EXERCISE DETAILS - Pick up the BranchOut Food Form 8-K filing after its last sentence and keep writing it.

DOCUMENT SECTION -
SECURITIES AND EXCHANGE COMMISSION

WASHINGTON, D.C. 20549

 

FORM 8-K

 

CURRENT REPORT

Pursuant to Section 13 or 15(d) of the Securities Exchange Act of 1934

 

Date of Report (Date of earliest event reported): January 4, 2024

 

BRANCHOUT FOOD INC.

(Exact name of registrant as specified in its charter)

 

Nevada   001-41723   87-3980472
(State or other jurisdiction
of incorporation)
  (Commission
File Number)
  (I.R.S. Employer
Identification Number)

 

205 SE Davis Avenue, Bend Oregon   97702
(Address of principal executive offices)   (Zip Code)

 

(844) 263-6637

(Registrant’s telephone number, including area code)

 

Check the appropriate box below if the Form 8-K filing is intended to simultaneously satisfy the filing obligation of the registrant under any of the following provisions:

 

  Written communications pursuant to Rule 425 under the Securities Act (17 CFR 230.425)
   
  Soliciting material pursuant to Rule 14a-12 under the Exchange Act (17 CFR 240.14a-12)
   
  Pre-commencement communications pursuant to Rule 14d-2(b) under the Exchange Act (17 CFR 240.14d-2(b))
   
Pre-commencement communications pursuant to Rule 13e-4(c) under the Exchange Act (17 CFR 240.13e-4(c))

 

Securities registered pursuant to Section 12(b) of the Act:

 

Title of each class   Trading Symbol(s)   Name of each exchange on which registered
Common Stock, par value $0.001 per share   BOF   Nasdaq Capital Market

 

Indicate by check mark whether the registrant is an emerging growth company as defined in Rule 405 of the Securities Act of 1933 (17 CFR §230.405) or Rule 12b-2 of the Securities Exchange Act of 1934 (17 CFR §240.12b-2).

 

Emerging growth company

 

If an emerging growth company, indicate by check mark if the registrant has elected not to use the extended transition period for complying with any new or revised financial accounting standards provided pursuant to Section 13(a) of the Exchange Act.

 

 

 

 

 

 

Item 5.03 Amendments to Articles of Incorporation or Bylaws; Change in Fiscal Year.

 

On January 4, 2024, at a Special Meeting of Stockholders (the “Special Meeting”) of BranchOut Food Inc. (the “Company”), the Company’s stockholders approved an amendment to the Company’s Articles of Incorporation providing the Company’s Board of Directors with “blank check” authority with regard to the Company’s authorized shares of preferred stock (the “Amendment”). On January 4, 2024, the Company filed a Certificate of Amendment with the Secretary of State of the State of Nevada to effect the Amendment. The Certificate of Amendment has been filed as Exhibit 3.1 to this Current Report on Form 8-K and is incorporated herein by reference. A more detailed description of the Amendment can be found in the definitive proxy statement filed by the Company with the Securities and Exchange Commission on December 6, 2023 (the “Proxy Statement”).

PROVIDED MATERIAL -
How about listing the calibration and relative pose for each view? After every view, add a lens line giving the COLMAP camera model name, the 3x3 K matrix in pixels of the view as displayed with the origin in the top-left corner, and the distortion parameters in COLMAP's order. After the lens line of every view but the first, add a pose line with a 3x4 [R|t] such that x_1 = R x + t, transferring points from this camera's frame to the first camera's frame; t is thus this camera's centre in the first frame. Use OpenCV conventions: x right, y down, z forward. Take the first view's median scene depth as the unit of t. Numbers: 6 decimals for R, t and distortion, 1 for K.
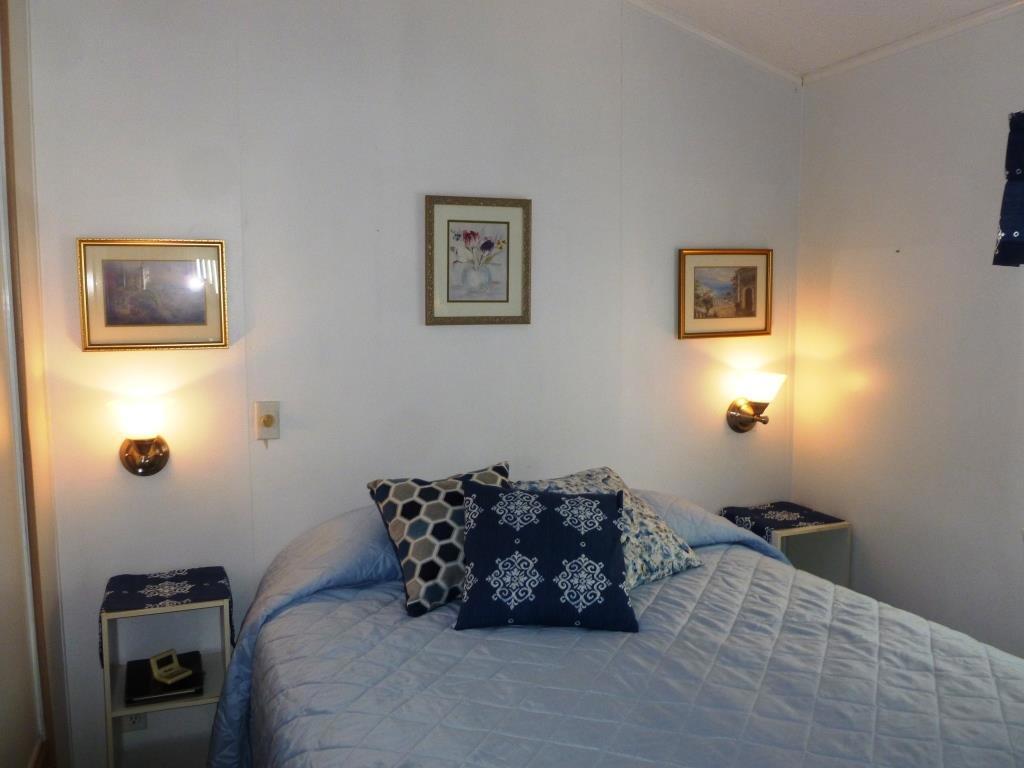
lens RADIAL K [[875.0, 0, 499.4], [0, 875.0, 384.4], [0, 0, 1]] dist [-0.032889, 0.012380]
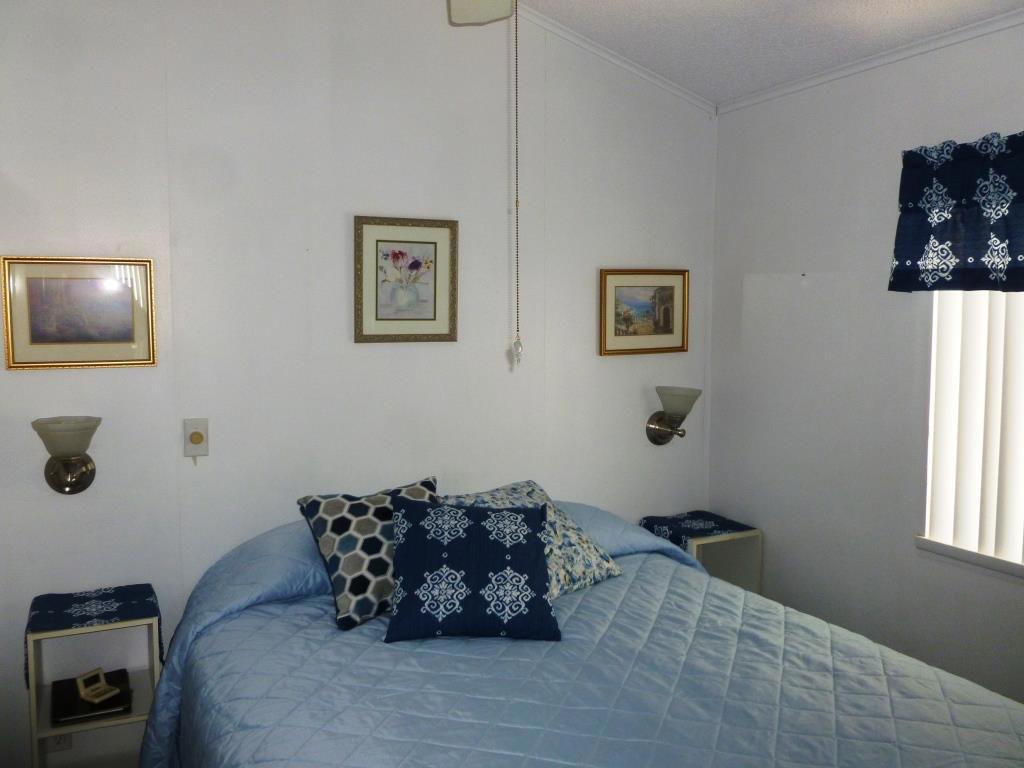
lens RADIAL K [[875.0, 0, 499.4], [0, 875.0, 384.4], [0, 0, 1]] dist [-0.032889, 0.012380]
pose [[0.996476, -0.000430, 0.083872, -0.001766], [0.000925, 0.999982, -0.005860, -0.014383], [-0.083868, 0.005917, 0.996459, -0.032141]]
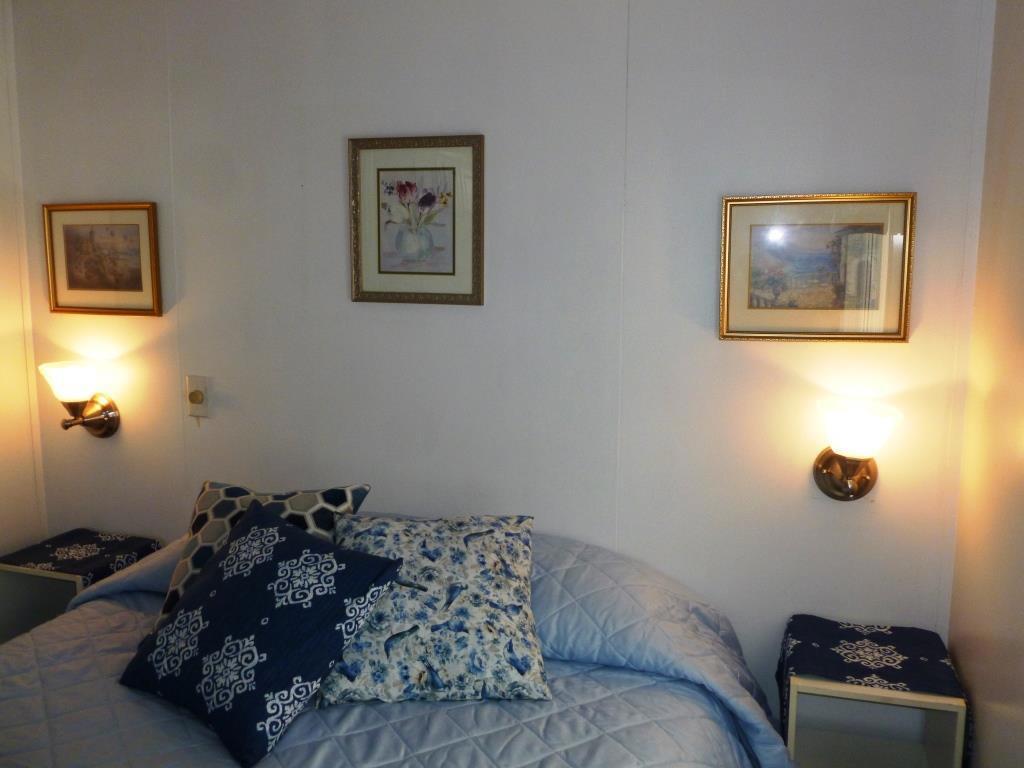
lens RADIAL K [[875.0, 0, 499.4], [0, 875.0, 384.4], [0, 0, 1]] dist [-0.032889, 0.012380]
pose [[0.784428, 0.103585, -0.611508, 0.581137], [-0.072704, 0.994514, 0.075201, -0.068233], [0.615944, -0.014531, 0.787656, 0.490184]]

ANSWER TO THE EXERCISE -
 

Item 5.07 Submission of Matters to a Vote of Security Holders.

 

On January 4, 2024, the Company held the Special Meeting to consider and vote on a proposal to approve the Amendment (the “Proposal”). Stockholders holding an aggregate of 2,400,641 shares of common stock, representing 59.4% of the outstanding shares of the Company’s common stock as of the record date for the Special Meeting, and which constituted a quorum, were present in person or represented by proxy at the Special Meeting. The results of the voting for the Proposal at the Special Meeting are presented below.

 

For   Against   Abstain   Broker Non-Votes
2,166,808   232,353   1,480   N/A

 

Item 9.01 Financial Statements and Exhibits.

 

(d) Exhibits.

 

3.1   Certificate of Amendment to Articles of Incorporation of BranchOut Food Inc. filed January 4, 2024
     
104   Cover Page Interactive Data File (embedded within the Inline XBRL document)

 

 

 

 

SIGNATURES

 

Pursuant to the requirements of the Securities and Exchange Act of 1934, the registrant has duly caused this report to be signed on its behalf by the undersigned hereunto duly authorized.

 

  BranchOut Food Inc.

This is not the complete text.